■ **MATERIAL FOR THIS EXERCISE**:
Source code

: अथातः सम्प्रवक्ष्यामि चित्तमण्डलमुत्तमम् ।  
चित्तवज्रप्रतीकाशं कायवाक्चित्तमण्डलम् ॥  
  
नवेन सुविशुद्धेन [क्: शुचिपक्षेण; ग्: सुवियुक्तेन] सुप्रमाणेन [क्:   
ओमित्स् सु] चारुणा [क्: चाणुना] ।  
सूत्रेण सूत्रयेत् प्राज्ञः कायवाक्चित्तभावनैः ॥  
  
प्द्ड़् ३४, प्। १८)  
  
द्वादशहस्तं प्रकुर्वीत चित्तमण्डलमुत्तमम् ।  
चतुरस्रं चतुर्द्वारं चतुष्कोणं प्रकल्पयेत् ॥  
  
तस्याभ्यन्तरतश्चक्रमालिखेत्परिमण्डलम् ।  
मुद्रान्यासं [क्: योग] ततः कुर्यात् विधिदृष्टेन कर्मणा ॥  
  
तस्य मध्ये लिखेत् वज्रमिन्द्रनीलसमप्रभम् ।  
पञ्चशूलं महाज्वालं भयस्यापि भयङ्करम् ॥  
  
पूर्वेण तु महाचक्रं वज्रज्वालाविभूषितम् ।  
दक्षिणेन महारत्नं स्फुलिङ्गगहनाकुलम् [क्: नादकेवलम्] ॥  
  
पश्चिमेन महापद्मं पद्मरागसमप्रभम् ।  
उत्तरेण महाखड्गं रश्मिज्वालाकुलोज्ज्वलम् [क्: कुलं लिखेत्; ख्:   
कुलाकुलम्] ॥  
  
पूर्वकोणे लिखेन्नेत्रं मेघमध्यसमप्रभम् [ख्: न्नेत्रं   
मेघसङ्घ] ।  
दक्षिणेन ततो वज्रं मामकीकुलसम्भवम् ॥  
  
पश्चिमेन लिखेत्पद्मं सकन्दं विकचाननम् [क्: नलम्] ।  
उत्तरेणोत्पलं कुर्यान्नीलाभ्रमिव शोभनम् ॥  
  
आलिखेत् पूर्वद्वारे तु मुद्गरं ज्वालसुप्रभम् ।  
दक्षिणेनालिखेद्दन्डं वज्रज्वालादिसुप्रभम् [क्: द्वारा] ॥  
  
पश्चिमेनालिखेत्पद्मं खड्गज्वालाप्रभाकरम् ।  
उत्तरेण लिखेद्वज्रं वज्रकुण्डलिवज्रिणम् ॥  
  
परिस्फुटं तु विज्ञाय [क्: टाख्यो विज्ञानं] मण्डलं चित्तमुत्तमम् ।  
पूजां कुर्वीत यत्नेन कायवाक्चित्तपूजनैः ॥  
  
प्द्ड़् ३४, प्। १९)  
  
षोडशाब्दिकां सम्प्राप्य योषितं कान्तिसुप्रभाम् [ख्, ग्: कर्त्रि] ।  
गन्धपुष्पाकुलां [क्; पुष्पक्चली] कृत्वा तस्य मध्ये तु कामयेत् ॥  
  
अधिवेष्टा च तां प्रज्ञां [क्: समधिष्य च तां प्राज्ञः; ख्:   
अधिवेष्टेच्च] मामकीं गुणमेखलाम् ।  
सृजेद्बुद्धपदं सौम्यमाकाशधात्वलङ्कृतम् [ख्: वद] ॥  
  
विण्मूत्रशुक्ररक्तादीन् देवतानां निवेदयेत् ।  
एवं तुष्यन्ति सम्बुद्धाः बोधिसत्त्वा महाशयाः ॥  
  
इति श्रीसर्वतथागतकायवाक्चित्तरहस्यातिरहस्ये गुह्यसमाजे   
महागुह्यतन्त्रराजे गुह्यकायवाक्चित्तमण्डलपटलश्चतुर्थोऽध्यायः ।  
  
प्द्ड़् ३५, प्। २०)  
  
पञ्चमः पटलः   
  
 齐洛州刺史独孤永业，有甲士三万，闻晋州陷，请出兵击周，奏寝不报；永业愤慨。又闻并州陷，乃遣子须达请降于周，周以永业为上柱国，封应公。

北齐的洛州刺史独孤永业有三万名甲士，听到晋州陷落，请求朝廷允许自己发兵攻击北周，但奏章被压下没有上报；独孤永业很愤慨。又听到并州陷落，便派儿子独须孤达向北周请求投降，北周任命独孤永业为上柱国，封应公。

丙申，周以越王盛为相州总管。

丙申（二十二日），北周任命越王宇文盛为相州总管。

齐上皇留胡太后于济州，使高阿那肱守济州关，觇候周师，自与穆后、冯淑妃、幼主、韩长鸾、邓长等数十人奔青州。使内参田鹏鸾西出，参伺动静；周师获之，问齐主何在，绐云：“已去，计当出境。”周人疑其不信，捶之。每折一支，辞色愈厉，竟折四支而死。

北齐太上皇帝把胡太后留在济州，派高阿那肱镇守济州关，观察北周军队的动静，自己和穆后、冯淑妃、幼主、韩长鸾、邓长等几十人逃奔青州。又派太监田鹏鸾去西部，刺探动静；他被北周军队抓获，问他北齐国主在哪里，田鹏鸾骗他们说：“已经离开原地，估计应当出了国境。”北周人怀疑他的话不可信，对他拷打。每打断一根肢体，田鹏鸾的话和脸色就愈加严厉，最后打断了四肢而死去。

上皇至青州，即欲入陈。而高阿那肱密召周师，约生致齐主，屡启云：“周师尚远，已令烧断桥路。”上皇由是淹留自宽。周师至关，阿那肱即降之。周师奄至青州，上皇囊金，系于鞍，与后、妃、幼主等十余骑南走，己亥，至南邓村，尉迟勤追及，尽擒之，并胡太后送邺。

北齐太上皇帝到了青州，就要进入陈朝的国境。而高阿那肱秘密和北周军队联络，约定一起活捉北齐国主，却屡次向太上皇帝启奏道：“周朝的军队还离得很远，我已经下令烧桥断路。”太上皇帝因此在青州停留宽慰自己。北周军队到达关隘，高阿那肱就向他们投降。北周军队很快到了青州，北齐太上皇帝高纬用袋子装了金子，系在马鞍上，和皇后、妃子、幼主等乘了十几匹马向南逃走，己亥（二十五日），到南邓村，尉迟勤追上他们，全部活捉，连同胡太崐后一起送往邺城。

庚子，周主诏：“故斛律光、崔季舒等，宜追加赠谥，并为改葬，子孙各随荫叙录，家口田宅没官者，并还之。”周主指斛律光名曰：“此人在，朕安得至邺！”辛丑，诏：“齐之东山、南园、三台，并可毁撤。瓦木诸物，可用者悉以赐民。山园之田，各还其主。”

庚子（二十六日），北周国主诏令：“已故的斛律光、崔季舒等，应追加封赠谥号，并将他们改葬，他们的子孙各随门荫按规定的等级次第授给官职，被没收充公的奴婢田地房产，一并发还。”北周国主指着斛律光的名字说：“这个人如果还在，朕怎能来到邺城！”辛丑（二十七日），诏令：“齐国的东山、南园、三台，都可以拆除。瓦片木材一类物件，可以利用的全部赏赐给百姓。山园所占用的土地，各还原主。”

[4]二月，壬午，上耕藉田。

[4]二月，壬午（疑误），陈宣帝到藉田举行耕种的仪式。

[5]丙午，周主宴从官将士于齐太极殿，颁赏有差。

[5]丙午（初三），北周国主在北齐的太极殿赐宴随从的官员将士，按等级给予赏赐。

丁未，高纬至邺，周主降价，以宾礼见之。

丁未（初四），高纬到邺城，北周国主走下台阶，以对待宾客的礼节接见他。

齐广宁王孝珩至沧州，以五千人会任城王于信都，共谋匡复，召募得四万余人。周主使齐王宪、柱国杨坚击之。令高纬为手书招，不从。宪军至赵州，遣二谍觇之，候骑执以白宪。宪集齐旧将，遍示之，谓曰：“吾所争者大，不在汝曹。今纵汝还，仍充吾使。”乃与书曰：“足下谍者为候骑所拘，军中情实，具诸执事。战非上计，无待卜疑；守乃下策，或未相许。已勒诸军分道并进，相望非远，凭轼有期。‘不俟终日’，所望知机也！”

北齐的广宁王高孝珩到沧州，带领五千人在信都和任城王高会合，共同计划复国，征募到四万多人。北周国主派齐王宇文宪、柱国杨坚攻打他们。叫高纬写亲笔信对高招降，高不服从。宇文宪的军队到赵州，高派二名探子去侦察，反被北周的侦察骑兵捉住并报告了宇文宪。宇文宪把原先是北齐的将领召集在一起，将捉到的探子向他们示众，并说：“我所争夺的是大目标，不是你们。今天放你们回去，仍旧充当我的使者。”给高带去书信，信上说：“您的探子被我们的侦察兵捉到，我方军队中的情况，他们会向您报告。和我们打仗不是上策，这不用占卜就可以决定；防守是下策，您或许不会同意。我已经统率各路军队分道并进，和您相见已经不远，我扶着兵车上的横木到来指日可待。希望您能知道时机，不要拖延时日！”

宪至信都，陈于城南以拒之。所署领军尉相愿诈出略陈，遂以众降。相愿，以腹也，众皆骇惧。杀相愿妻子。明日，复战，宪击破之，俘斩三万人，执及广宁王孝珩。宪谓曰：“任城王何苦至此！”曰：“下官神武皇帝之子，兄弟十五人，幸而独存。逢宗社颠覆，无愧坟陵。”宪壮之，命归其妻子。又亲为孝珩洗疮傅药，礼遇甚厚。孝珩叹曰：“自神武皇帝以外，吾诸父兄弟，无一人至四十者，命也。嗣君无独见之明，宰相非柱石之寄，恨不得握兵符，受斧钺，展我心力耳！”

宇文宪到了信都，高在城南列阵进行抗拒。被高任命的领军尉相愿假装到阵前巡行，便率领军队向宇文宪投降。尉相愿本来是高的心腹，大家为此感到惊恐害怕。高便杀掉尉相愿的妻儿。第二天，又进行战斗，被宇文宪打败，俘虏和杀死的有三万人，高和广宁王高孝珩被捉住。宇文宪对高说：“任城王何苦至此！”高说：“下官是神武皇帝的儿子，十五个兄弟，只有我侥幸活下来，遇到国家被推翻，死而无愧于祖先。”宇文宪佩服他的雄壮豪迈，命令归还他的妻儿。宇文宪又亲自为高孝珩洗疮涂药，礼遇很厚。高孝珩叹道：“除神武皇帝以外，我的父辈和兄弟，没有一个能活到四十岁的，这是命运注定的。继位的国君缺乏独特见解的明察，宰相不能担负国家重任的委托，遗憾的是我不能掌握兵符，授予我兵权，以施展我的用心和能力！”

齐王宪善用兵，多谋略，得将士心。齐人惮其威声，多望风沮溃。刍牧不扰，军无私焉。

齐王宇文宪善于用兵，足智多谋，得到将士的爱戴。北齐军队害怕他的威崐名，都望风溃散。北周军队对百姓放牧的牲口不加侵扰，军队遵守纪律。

■ **EXERCISE PROMPT**:
From the entry above, copy out the lines from the one containing "नवेन सुविशुद्धेन [क्: शुचिपक्षेण;" up to and including the one containing "प्द्ड़् ३४, प्। १८)", unchanged.

■ **OUTPUT OF THE TASK**:
नवेन सुविशुद्धेन [क्: शुचिपक्षेण; ग्: सुवियुक्तेन] सुप्रमाणेन [क्:   
ओमित्स् सु] चारुणा [क्: चाणुना] ।  
सूत्रेण सूत्रयेत् प्राज्ञः कायवाक्चित्तभावनैः ॥  
  
प्द्ड़् ३४, प्। १८)  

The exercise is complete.